#### [Task to complete]
Exact copy, no pictures: output each line below as it stands.

#### [Dataset content]

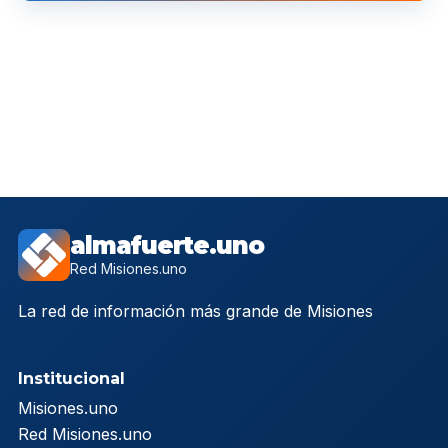
almafuerte.uno
Red Misiones.uno
La red de información más grande de Misiones
Institucional
Misiones.uno
Red Misiones.uno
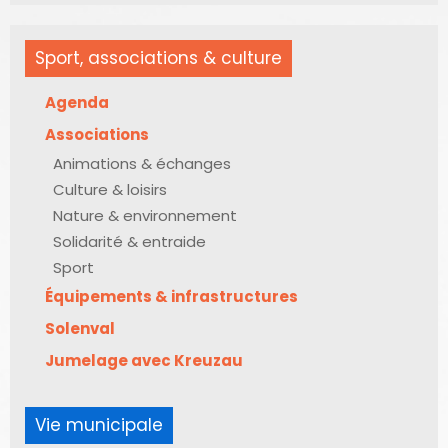
Sport, associations & culture
Agenda
Associations
Animations & échanges
Culture & loisirs
Nature & environnement
Solidarité & entraide
Sport
Équipements & infrastructures
Solenval
Jumelage avec Kreuzau
Vie municipale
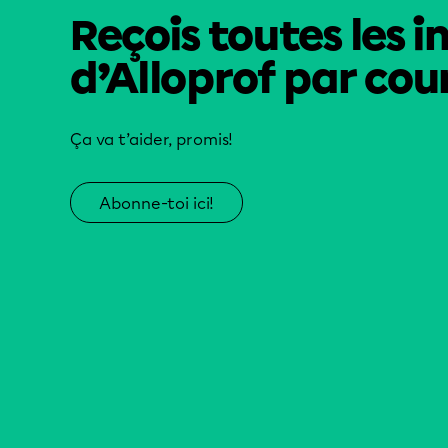
Reçois toutes les i
d’Alloprof par cour
Ça va t’aider, promis!
Abonne-toi ici!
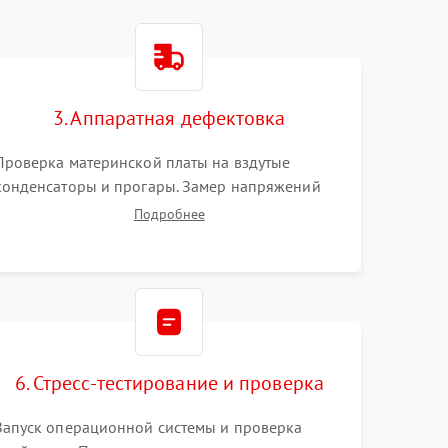
3. Аппаратная дефектовка
Проверка материнской платы на вздутые
конденсаторы и прогары. Замер напряжений
мультиметром. Тестирование оперативной
Подробнее
памяти и накопителей с помощью
диагностического ПО для выявления сбойных
секторов и ошибок.
6. Стресс-тестирование и проверка
Запуск операционной системы и проверка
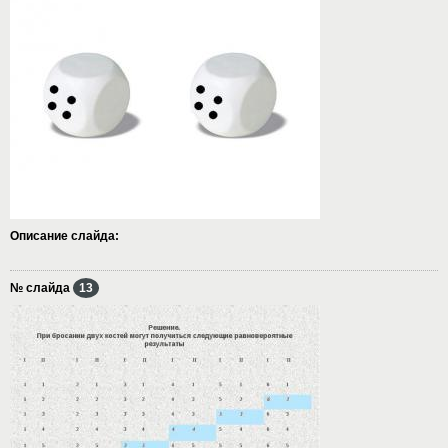
Описание слайда:
№ слайда
13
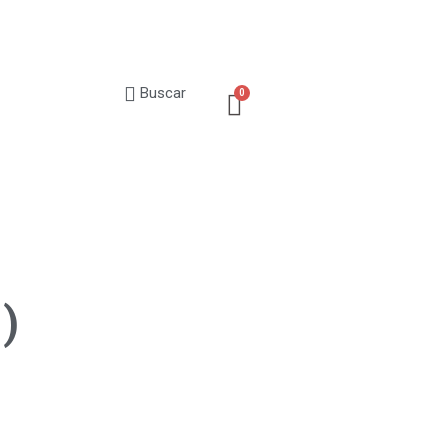
Buscar
)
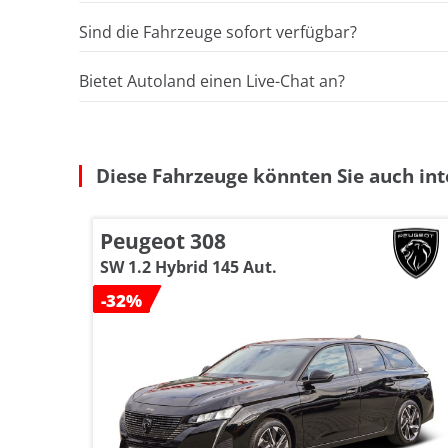
Sind die Fahrzeuge sofort verfügbar?
Bietet Autoland einen Live-Chat an?
Diese Fahrzeuge könnten Sie auch int
Peugeot 308
SW 1.2 Hybrid 145 Aut.
-32%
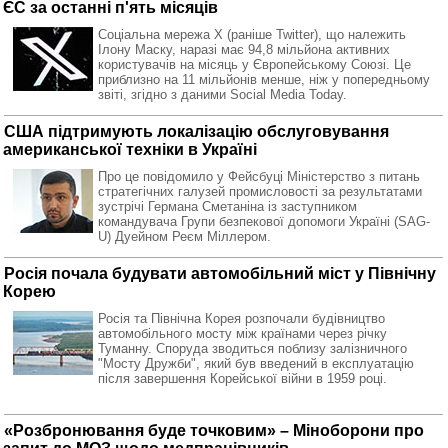
ЄС за останні п'ять місяців
Соціальна мережа X (раніше Twitter), що належить
Ілону Маску, наразі має 94,8 мільйона активних
користувачів на місяць у Європейському Союзі. Це
приблизно на 11 мільйонів менше, ніж у попередньому
звіті, згідно з даними Social Media Today.
США підтримують локалізацію обслуговування
американської техніки в Україні
Про це повідомило у Фейсбуці Міністерство з питань
стратегічних галузей промисловості за результатами
зустрічі Германа Сметаніна із заступником
командувача Групи безпекової допомоги Україні (SAG-
U) Дуейном Реєм Міллером.
Росія почала будувати автомобільний міст у Північну
Корею
Росія та Північна Корея розпочали будівництво
автомобільного мосту між країнами через річку
Туманну. Споруда зводиться поблизу залізничного
"Мосту Дружби", який був введений в експлуатацію
після завершення Корейської війни в 1959 році.
«Розбронювання буде точковим» – Міноборони про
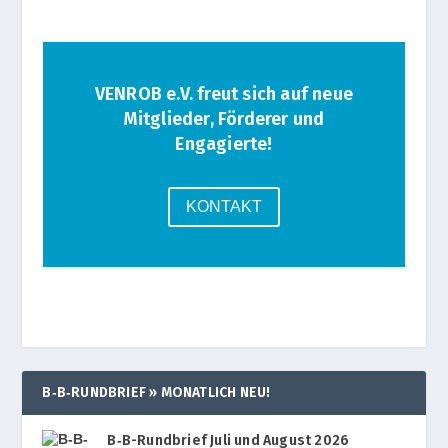
VENROB e.V. freut sich auf neue
Mitglieder, Förderer und
Engagierte!
KON­TAKT
B‑B‑RUNDBRIEF » MONATLICH NEU!
B‑B-Rundbrief Juli und August 2026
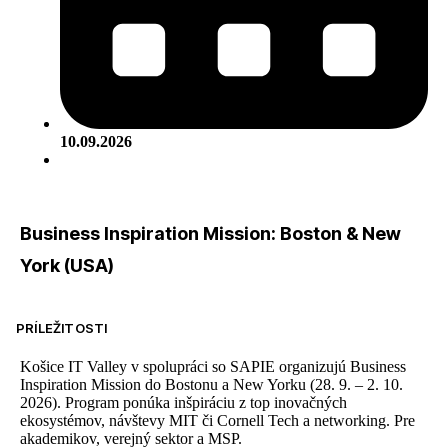
10.09.2026
Business Inspiration Mission: Boston & New
York (USA)
PRÍLEŽITOSTI
Košice IT Valley v spolupráci so SAPIE organizujú Business
Inspiration Mission do Bostonu a New Yorku (28. 9. – 2. 10.
2026). Program ponúka inšpiráciu z top inovačných
ekosystémov, návštevy MIT či Cornell Tech a networking. Pre
akademikov, verejný sektor a MSP.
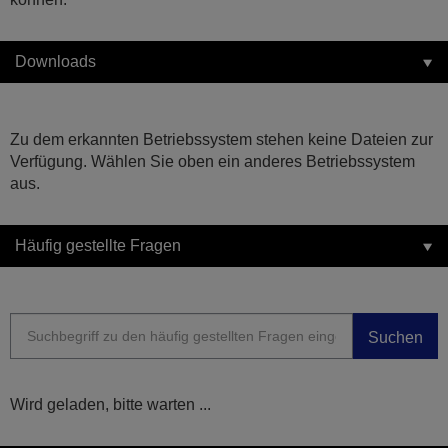
Downloads
Zu dem erkannten Betriebssystem stehen keine Dateien zur
Verfügung. Wählen Sie oben ein anderes Betriebssystem
aus.
Häufig gestellte Fragen
Suchen
Wird geladen, bitte warten ...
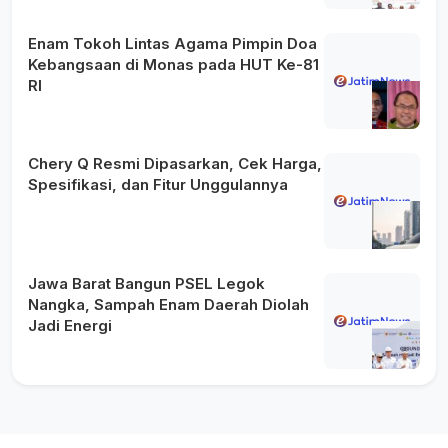
Enam Tokoh Lintas Agama Pimpin Doa
Kebangsaan di Monas pada HUT Ke-81
RI
Chery Q Resmi Dipasarkan, Cek Harga,
Spesifikasi, dan Fitur Unggulannya
Jawa Barat Bangun PSEL Legok
Nangka, Sampah Enam Daerah Diolah
Jadi Energi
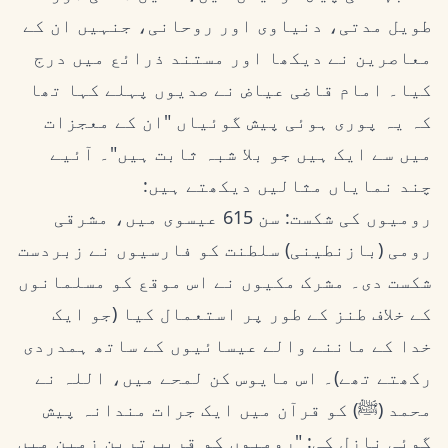
طویل مدتی، دنیاوی اور روحانی، جنہیں ان کے
معاصرین نے دیکھا اور مستند ذرائع میں درج
کیا۔ امام قاضی عیاض نے صدیوں پہلے کہا تھا
کہ یہ پوری ہوئی پیش گوئیاں "ان کے معجزات
میں سے ایک ہیں جو بلا شبہ ثابت ہیں"۔ آئیے
چند نمایاں مثالیں دیکھتے ہیں:
رومیوں کی شکست: سن 615 عیسوی میں، مشرقی
رومی (بازنطینی) سلطنت کو فارسیوں نے زبردست
شکست دی۔ مشرک مکیوں نے اس موقع کو مسلمانوں
کے خلاف طنز کے طور پر استعمال کیا (جو ایک
خدا کے ماننے والے عیسائیوں کے ساتھ ہمدردی
رکھتے تھے)۔ اس مایوس کن لمحے میں، اللہ نے
محمد (ﷺ) کو قرآن میں ایک جرات مندانہ پیش
گوئی نازل کی: "رومیوں کو قریب ترین زمین میں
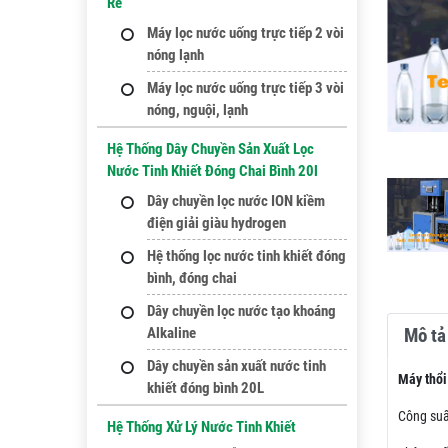
Rẻ
Máy lọc nước uống trực tiếp 2 vòi
nóng lạnh
Máy lọc nước uống trực tiếp 3 vòi
nóng, nguội, lạnh
Hệ Thống Dây Chuyền Sản Xuất Lọc
Nước Tinh Khiết Đóng Chai Bình 20l
Dây chuyền lọc nước ION kiềm
điện giải giàu hydrogen
Hệ thống lọc nước tinh khiết đóng
bình, đóng chai
Dây chuyền lọc nước tạo khoáng
Mô tả 
Alkaline
Dây chuyền sản xuất nước tinh
Máy thổi
khiết đóng bình 20L
Công suấ
Hệ Thống Xử Lý Nước Tinh Khiết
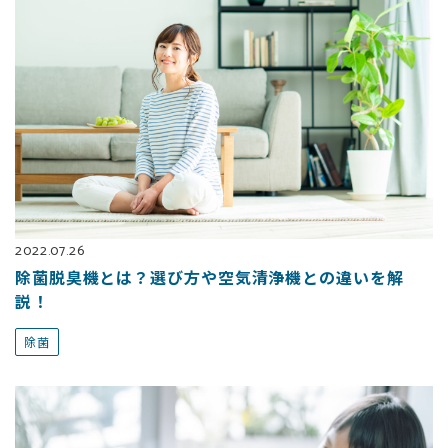
2022.07.26
除菌脱臭機とは？選び方や空気清浄機との違いを解
説！
除菌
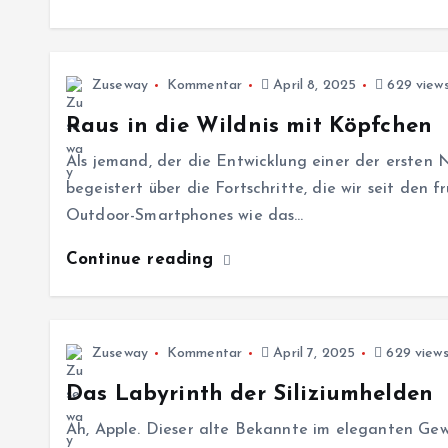
Zuseway
Kommentar
April 8, 2025
629 view
Raus in die Wildnis mit Köpfchen
Als jemand, der die Entwicklung einer der ersten N
begeistert über die Fortschritte, die wir seit de
Outdoor-Smartphones wie das…
Continue reading
Zuseway
Kommentar
April 7, 2025
629 view
Das Labyrinth der Siliziumhelden
Ah, Apple. Dieser alte Bekannte im eleganten Ge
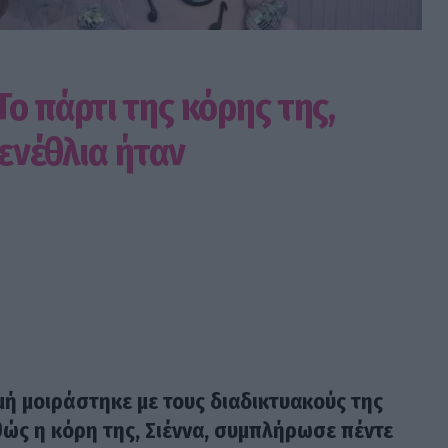
ο πάρτι της κόρης της,
γενέθλια ήταν
μή μοιράστηκε με τους διαδικτυακούς της
θώς η κόρη της, Σιέννα, συμπλήρωσε πέντε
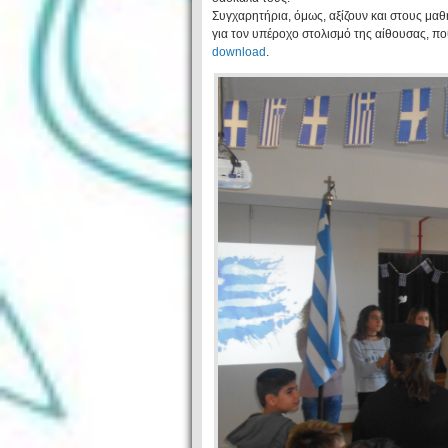
Συγχαρητήρια, όμως, αξίζουν και στους μα
για τον υπέροχο στολισμό της αίθουσας, 
download
.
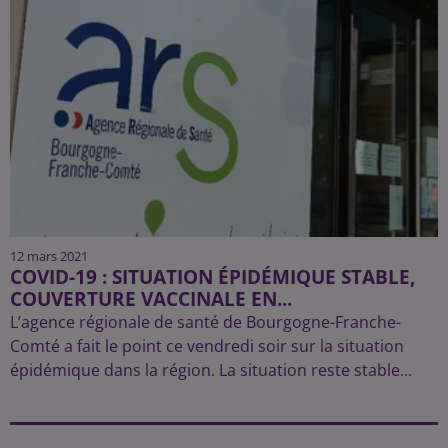
12 mars 2021
COVID-19 : SITUATION ÉPIDÉMIQUE STABLE,
COUVERTURE VACCINALE EN...
L’agence régionale de santé de Bourgogne-Franche-
Comté a fait le point ce vendredi soir sur la situation
épidémique dans la région. La situation reste stable...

#### [Output for this exercise]
almafuerte.uno
Red Misiones.uno
La red de información más grande de Misiones
Institucional
Misiones.uno
Red Misiones.uno
Sport, associations & culture
Agenda
Associations
Animations & échanges
Culture & loisirs
Nature & environnement
Solidarité & entraide
Sport
Équipements & infrastructures
Solenval
Jumelage avec Kreuzau
Vie municipale
Reçois toutes les i
d’Alloprof par cour
Ça va t’aider, promis!
Abonne-toi ici!
3. Аппаратная дефектовка
Проверка материнской платы на вздутые
конденсаторы и прогары. Замер напряжений
мультиметром. Тестирование оперативной
Подробнее
памяти и накопителей с помощью
диагностического ПО для выявления сбойных
секторов и ошибок.
6. Стресс-тестирование и проверка
Запуск операционной системы и проверка
Описание слайда:
№ слайда
13
Buscar
)
Sind die Fahrzeuge sofort verfügbar?
Bietet Autoland einen Live-Chat an?
Diese Fahrzeuge könnten Sie auch int
Peugeot 308
SW 1.2 Hybrid 145 Aut.
-32%
ЄС за останні п'ять місяців
Соціальна мережа X (раніше Twitter), що належить
Ілону Маску, наразі має 94,8 мільйона активних
користувачів на місяць у Європейському Союзі. Це
приблизно на 11 мільйонів менше, ніж у попередньому
звіті, згідно з даними Social Media Today.
США підтримують локалізацію обслуговування
американської техніки в Україні
Про це повідомило у Фейсбуці Міністерство з питань
стратегічних галузей промисловості за результатами
зустрічі Германа Сметаніна із заступником
командувача Групи безпекової допомоги Україні (SAG-
U) Дуейном Реєм Міллером.
Росія почала будувати автомобільний міст у Північну
Корею
Росія та Північна Корея розпочали будівництво
автомобільного мосту між країнами через річку
Туманну. Споруда зводиться поблизу залізничного
"Мосту Дружби", який був введений в експлуатацію
після завершення Корейської війни в 1959 році.
«Розбронювання буде точковим» – Міноборони про
VENROB e.V. freut sich auf neue
Mitglieder, Förderer und
Engagierte!
KON­TAKT
B‑B‑RUNDBRIEF » MONATLICH NEU!
B‑B-Rundbrief Juli und August 2026
10.09.2026
Business Inspiration Mission: Boston & New
York (USA)
PRÍLEŽITOSTI
Košice IT Valley v spolupráci so SAPIE organizujú Business
Inspiration Mission do Bostonu a New Yorku (28. 9. – 2. 10.
2026). Program ponúka inšpiráciu z top inovačných
ekosystémov, návštevy MIT či Cornell Tech a networking. Pre
akademikov, verejný sektor a MSP.
Downloads
Zu dem erkannten Betriebssystem stehen keine Dateien zur
Verfügung. Wählen Sie oben ein anderes Betriebssystem
aus.
Häufig gestellte Fragen
Suchen
Wird geladen, bitte warten ...
Enam Tokoh Lintas Agama Pimpin Doa
Kebangsaan di Monas pada HUT Ke-81
RI
Chery Q Resmi Dipasarkan, Cek Harga,
Spesifikasi, dan Fitur Unggulannya
Jawa Barat Bangun PSEL Legok
Nangka, Sampah Enam Daerah Diolah
Jadi Energi
طویل مدتی، دنیاوی اور روحانی، جنہیں ان کے
معاصرین نے دیکھا اور مستند ذرائع میں درج
کیا۔ امام قاضی عیاض نے صدیوں پہلے کہا تھا
کہ یہ پوری ہوئی پیش گوئیاں "ان کے معجزات
میں سے ایک ہیں جو بلا شبہ ثابت ہیں"۔ آئیے
چند نمایاں مثالیں دیکھتے ہیں:
رومیوں کی شکست: سن 615 عیسوی میں، مشرقی
رومی (بازنطینی) سلطنت کو فارسیوں نے زبردست
شکست دی۔ مشرک مکیوں نے اس موقع کو مسلمانوں
کے خلاف طنز کے طور پر استعمال کیا (جو ایک
خدا کے ماننے والے عیسائیوں کے ساتھ ہمدردی
رکھتے تھے)۔ اس مایوس کن لمحے میں، اللہ نے
محمد (ﷺ) کو قرآن میں ایک جرات مندانہ پیش
گوئی نازل کی: "رومیوں کو قریب ترین زمین میں
Rẻ
Máy lọc nước uống trực tiếp 2 vòi
nóng lạnh
Máy lọc nước uống trực tiếp 3 vòi
nóng, nguội, lạnh
Hệ Thống Dây Chuyền Sản Xuất Lọc
Nước Tinh Khiết Đóng Chai Bình 20l
Dây chuyền lọc nước ION kiềm
điện giải giàu hydrogen
Hệ thống lọc nước tinh khiết đóng
bình, đóng chai
Dây chuyền lọc nước tạo khoáng
Mô tả 
Alkaline
Dây chuyền sản xuất nước tinh
Máy thổi
khiết đóng bình 20L
Công suấ
Hệ Thống Xử Lý Nước Tinh Khiết
2022.07.26
除菌脱臭機とは？選び方や空気清浄機との違いを解
説！
除菌
Zuseway
Kommentar
April 8, 2025
629 view
Raus in die Wildnis mit Köpfchen
Als jemand, der die Entwicklung einer der ersten N
begeistert über die Fortschritte, die wir seit de
Outdoor-Smartphones wie das…
Continue reading
Zuseway
Kommentar
April 7, 2025
629 view
Das Labyrinth der Siliziumhelden
Ah, Apple. Dieser alte Bekannte im eleganten Ge
ο πάρτι της κόρης της,
γενέθλια ήταν
μή μοιράστηκε με τους διαδικτυακούς της
θώς η κόρη της, Σιέννα, συμπλήρωσε πέντε
Συγχαρητήρια, όμως, αξίζουν και στους μα
για τον υπέροχο στολισμό της αίθουσας, 
download
.
12 mars 2021
COVID-19 : SITUATION ÉPIDÉMIQUE STABLE,
COUVERTURE VACCINALE EN...
L’agence régionale de santé de Bourgogne-Franche-
Comté a fait le point ce vendredi soir sur la situation
épidémique dans la région. La situation reste stable...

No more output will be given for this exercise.